What you should do: Transcribe the records below word for word, leaving every picture out.
━━━━━ Exercise data
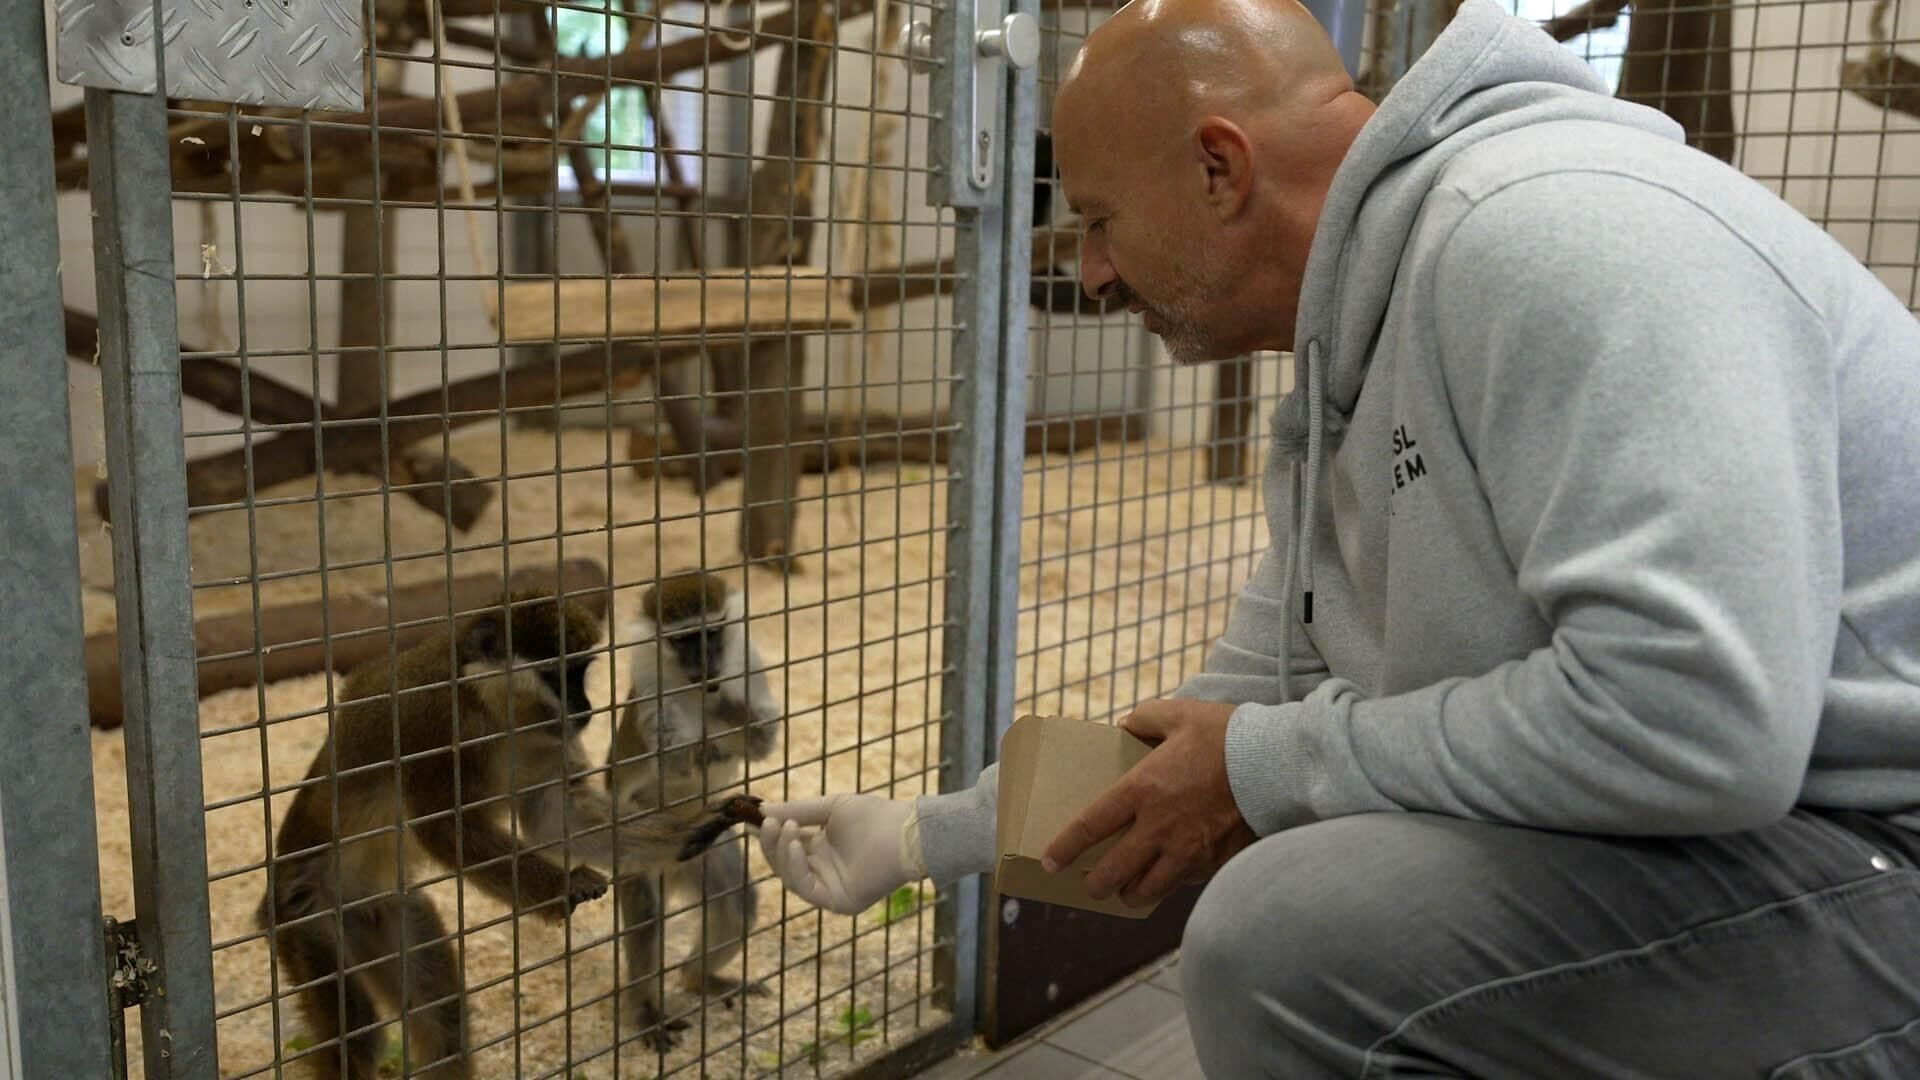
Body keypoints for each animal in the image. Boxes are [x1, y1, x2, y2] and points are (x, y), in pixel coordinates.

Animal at [261, 588, 748, 1076]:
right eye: (558, 675)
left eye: (580, 671)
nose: (585, 708)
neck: (492, 709)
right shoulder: (434, 725)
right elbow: (446, 829)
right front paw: (564, 887)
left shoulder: (544, 741)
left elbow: (556, 814)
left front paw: (686, 832)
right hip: (308, 923)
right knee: (356, 1039)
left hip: (382, 914)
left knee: (442, 1019)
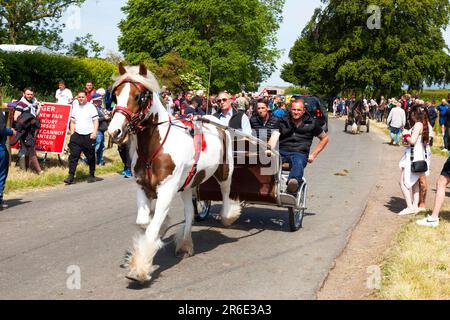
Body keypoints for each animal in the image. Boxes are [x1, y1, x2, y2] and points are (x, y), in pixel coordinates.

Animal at [108, 63, 243, 284]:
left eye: (138, 96)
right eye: (116, 94)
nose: (114, 132)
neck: (156, 147)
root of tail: (215, 119)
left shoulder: (167, 190)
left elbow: (152, 227)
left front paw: (139, 268)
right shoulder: (143, 188)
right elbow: (144, 223)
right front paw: (160, 230)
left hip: (225, 169)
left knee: (225, 192)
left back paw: (228, 215)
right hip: (188, 184)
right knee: (189, 213)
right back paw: (185, 244)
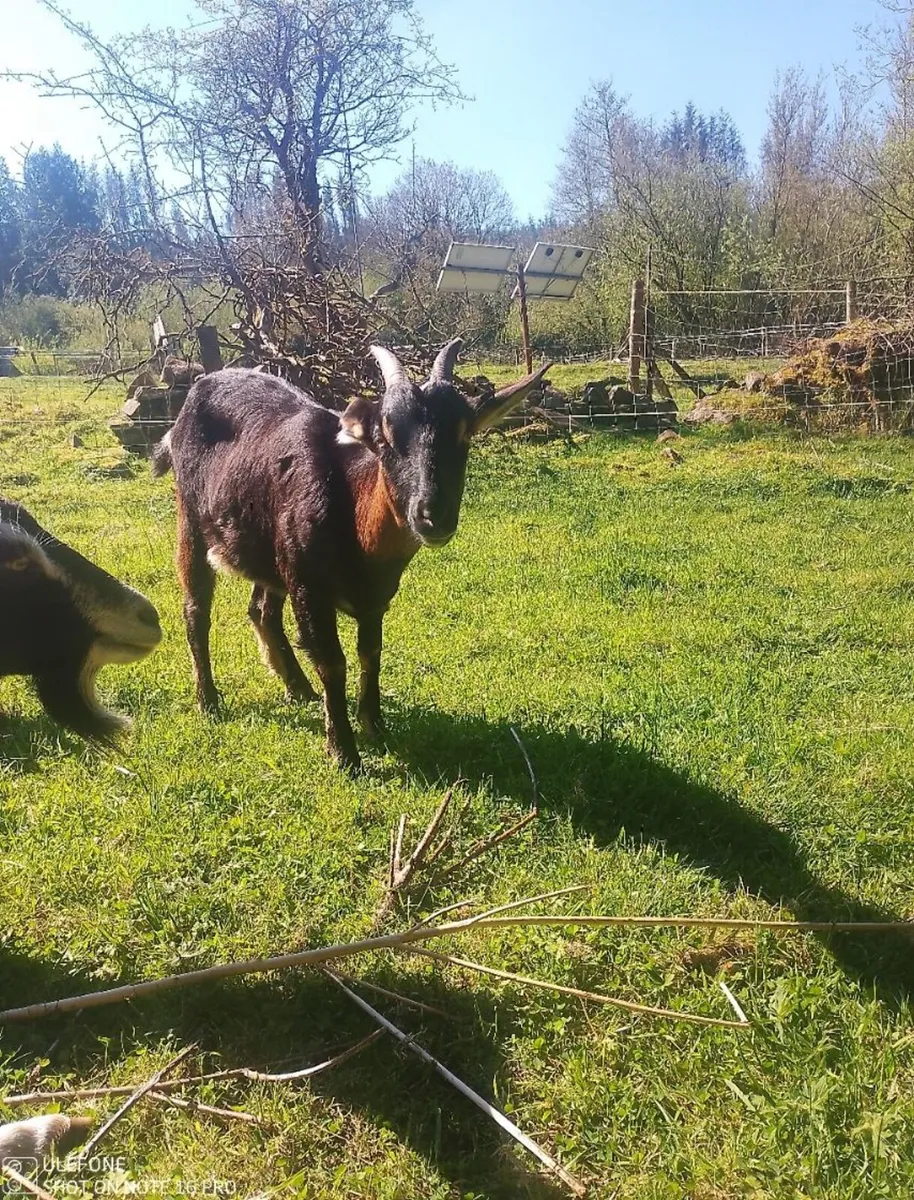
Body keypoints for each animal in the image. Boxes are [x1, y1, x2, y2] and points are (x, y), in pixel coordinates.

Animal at [152, 340, 549, 771]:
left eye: (464, 436)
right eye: (387, 438)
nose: (432, 515)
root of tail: (195, 394)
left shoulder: (376, 596)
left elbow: (370, 653)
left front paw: (374, 723)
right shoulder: (309, 589)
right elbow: (332, 661)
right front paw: (343, 751)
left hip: (270, 552)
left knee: (261, 611)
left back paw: (298, 688)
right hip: (192, 520)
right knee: (196, 611)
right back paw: (208, 700)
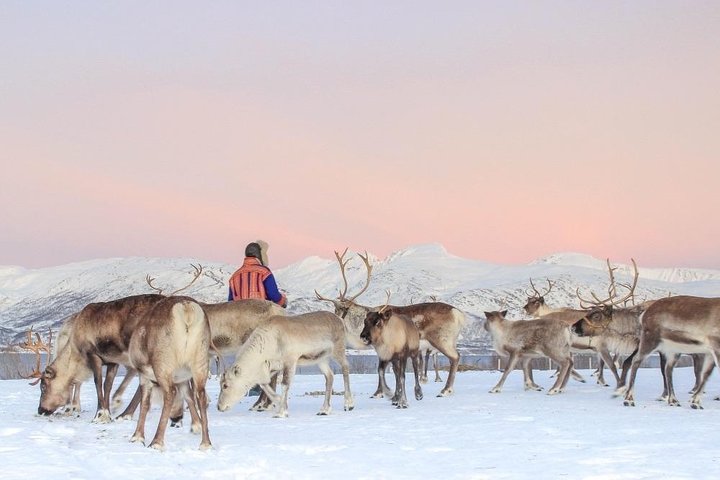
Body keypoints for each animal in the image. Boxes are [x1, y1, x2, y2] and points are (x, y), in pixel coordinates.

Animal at [315, 248, 466, 397]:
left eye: (339, 309)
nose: (330, 321)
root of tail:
━━━━━━━━━━
Answer area:
Body keypoints for each animal in the image. Boxes are [x1, y1, x2, y2] and points are (x, y), in pixel coordinates.

Animal at [261, 588, 748, 1076]:
right eye: (558, 675)
left eye: (580, 671)
nose: (585, 708)
neck: (492, 709)
right shoulder: (434, 725)
right elbow: (446, 829)
right front paw: (564, 887)
left shoulder: (544, 741)
left elbow: (556, 814)
left front paw: (686, 832)
right hip: (308, 923)
right knee: (356, 1039)
left hip: (382, 914)
left knee: (442, 1019)
Body keypoints for each animal in the image. Boxes are [x1, y1, x2, y2] and points are (x, y), in pixel coordinates.

Animal at [108, 63, 243, 284]:
left eye: (138, 96)
right eye: (116, 94)
nose: (114, 132)
neck: (156, 147)
root of tail: (215, 119)
left shoulder: (167, 190)
left elbow: (152, 227)
left front paw: (139, 268)
right shoulder: (143, 188)
right elbow: (144, 223)
right front paw: (160, 230)
left hip: (225, 169)
left knee: (225, 192)
left back paw: (228, 215)
right hip: (188, 184)
right knee: (189, 213)
right back paw: (185, 244)
Body keypoints for each animal in the image. Boxes are [x1, y1, x2, y2] and points are (x, y), in pixel coordinates.

Animal at [152, 340, 549, 771]:
left eye: (464, 436)
right eye: (387, 438)
nose: (432, 515)
root of tail: (195, 394)
left shoulder: (376, 596)
left elbow: (370, 653)
left front paw: (374, 723)
right shoulder: (309, 589)
right elbow: (332, 661)
right front paw: (343, 751)
left hip: (270, 552)
left knee: (261, 611)
left back paw: (298, 688)
right hip: (192, 520)
right knee: (196, 611)
right back paw: (208, 700)
Body keypoints for each animal in the image. Boxes are [x1, y1, x2, y2] and points are (x, y), in pixel coordinates.

Animal at [315, 248, 466, 397]:
left eye: (339, 309)
nose: (330, 321)
root of tail:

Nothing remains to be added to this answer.